<<<<

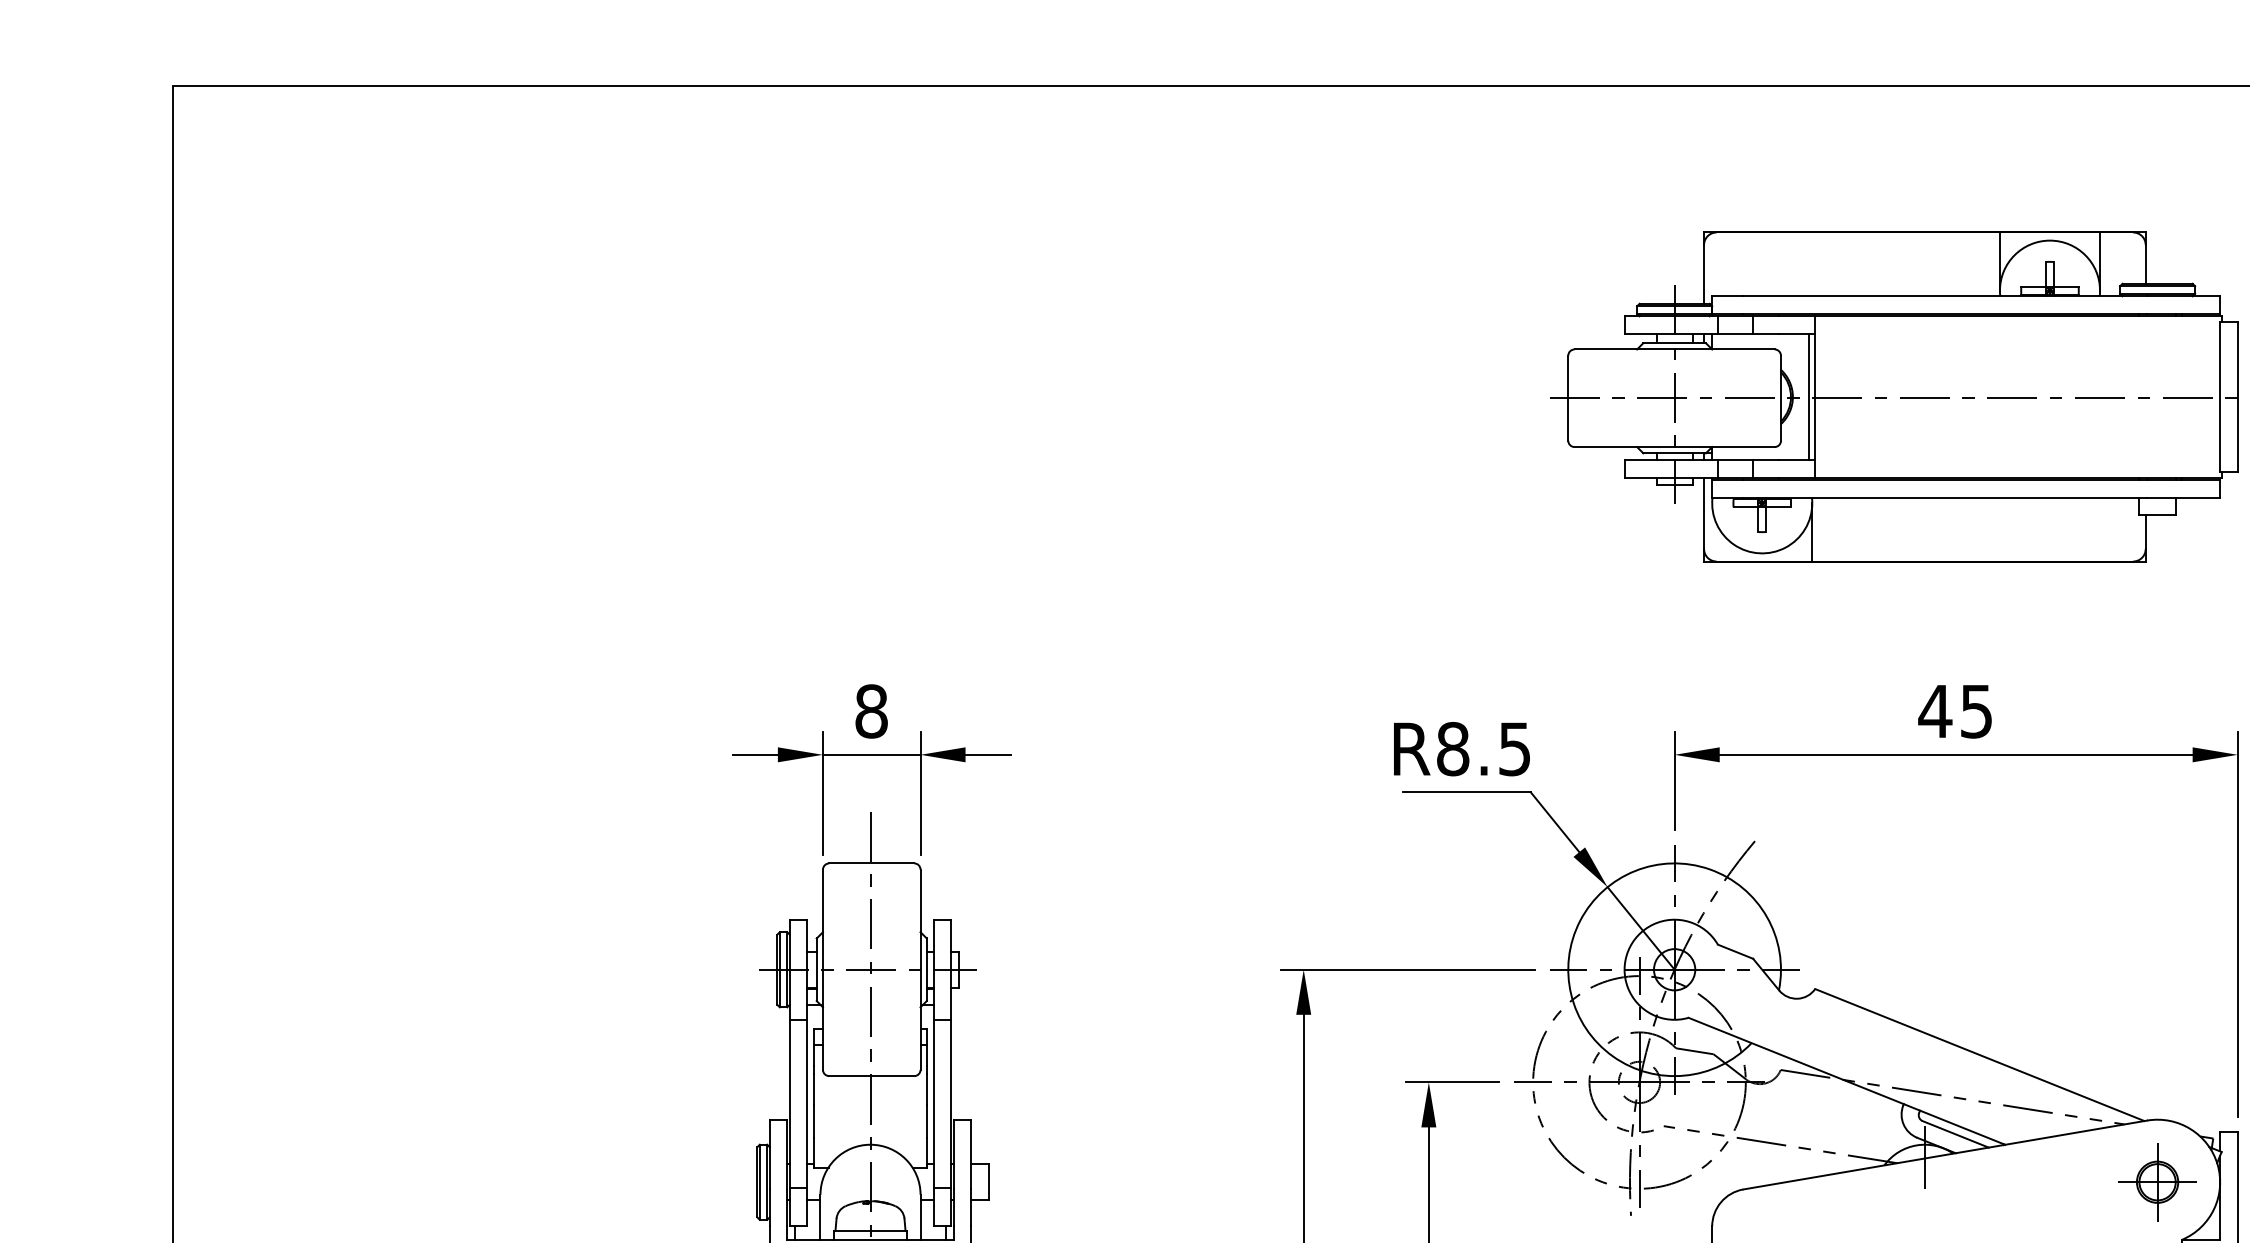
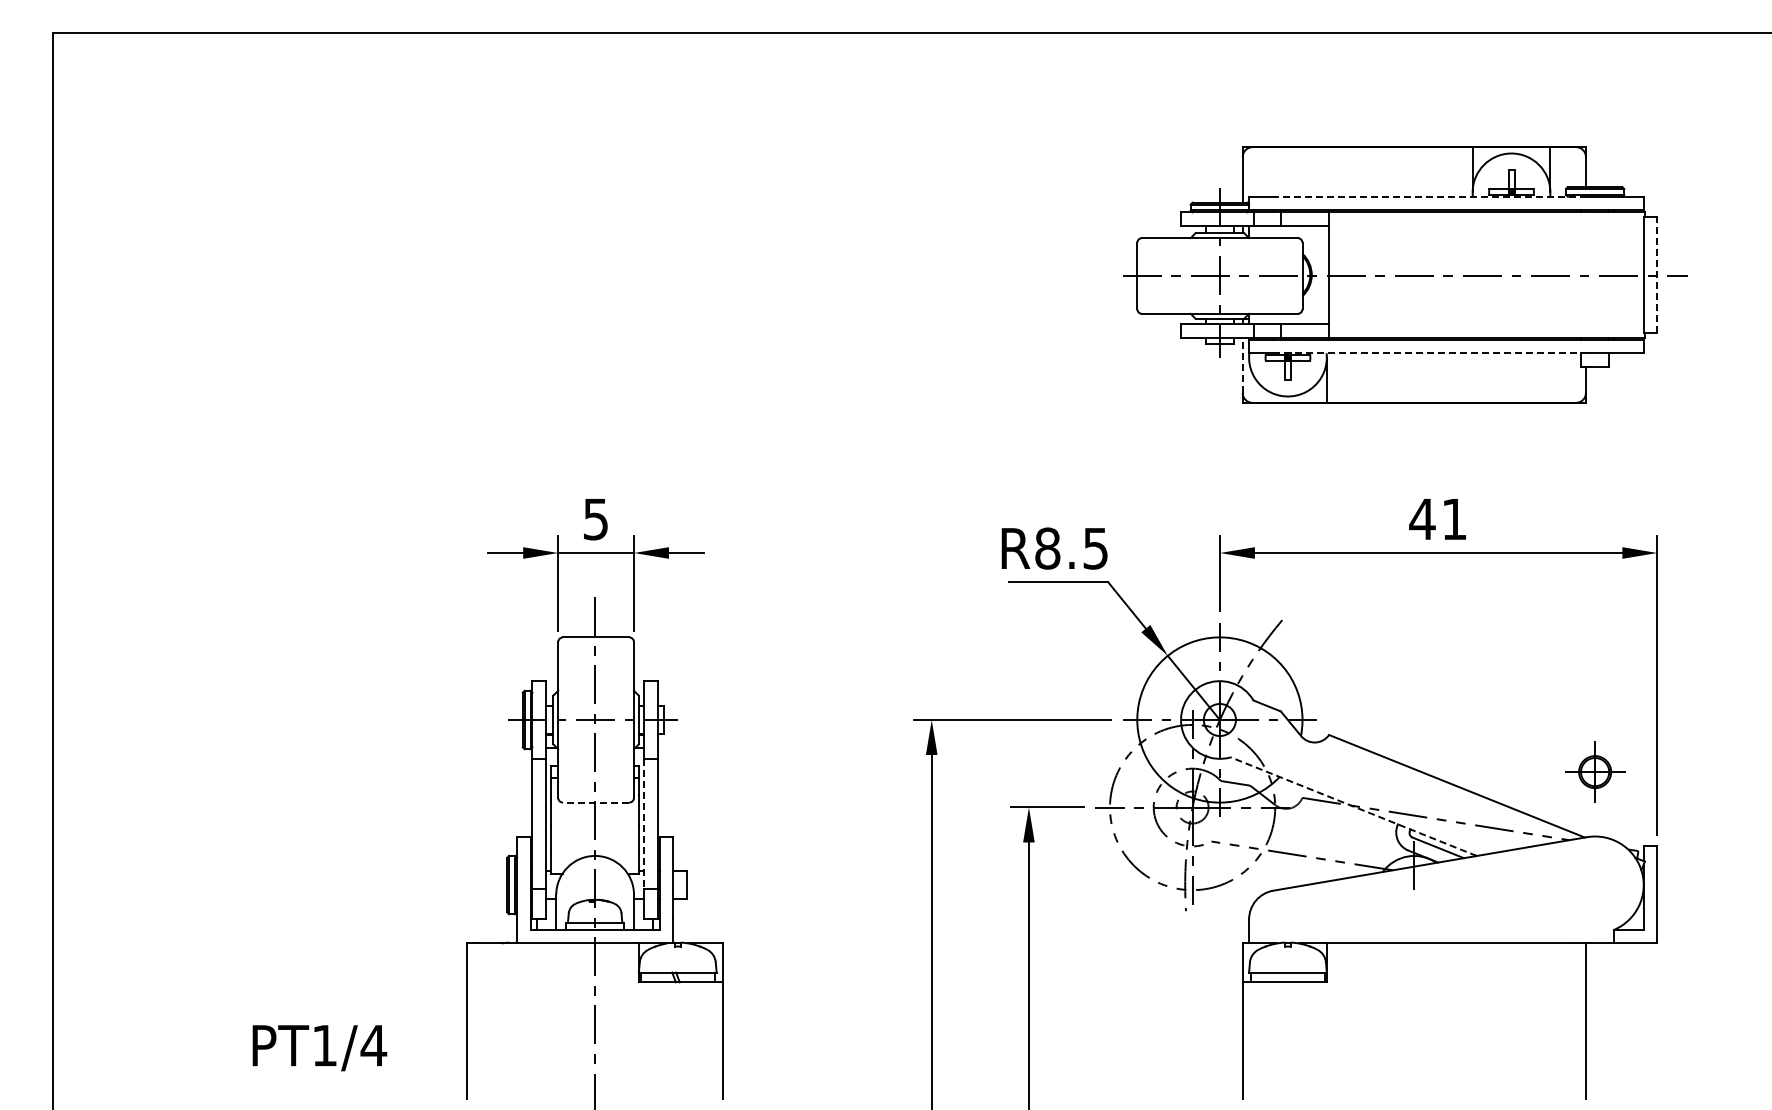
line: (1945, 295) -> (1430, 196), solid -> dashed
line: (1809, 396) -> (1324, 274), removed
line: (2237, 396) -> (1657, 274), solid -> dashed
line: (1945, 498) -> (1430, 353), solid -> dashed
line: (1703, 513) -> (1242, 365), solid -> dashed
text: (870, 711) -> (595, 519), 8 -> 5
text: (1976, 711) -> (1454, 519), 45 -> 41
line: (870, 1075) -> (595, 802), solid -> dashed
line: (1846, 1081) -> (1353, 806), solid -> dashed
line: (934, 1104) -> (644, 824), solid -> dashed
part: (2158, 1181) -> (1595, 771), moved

>>>>

- _Required work_: Could you reproduce the records above exactly, leaving out the pictures?

- _Response below_:
line: (1945, 295) -> (1430, 196), solid -> dashed
line: (1809, 396) -> (1324, 274), removed
line: (2237, 396) -> (1657, 274), solid -> dashed
line: (1945, 498) -> (1430, 353), solid -> dashed
line: (1703, 513) -> (1242, 365), solid -> dashed
text: (870, 711) -> (595, 519), 8 -> 5
text: (1976, 711) -> (1454, 519), 45 -> 41
line: (870, 1075) -> (595, 802), solid -> dashed
line: (1846, 1081) -> (1353, 806), solid -> dashed
line: (934, 1104) -> (644, 824), solid -> dashed
part: (2158, 1181) -> (1595, 771), moved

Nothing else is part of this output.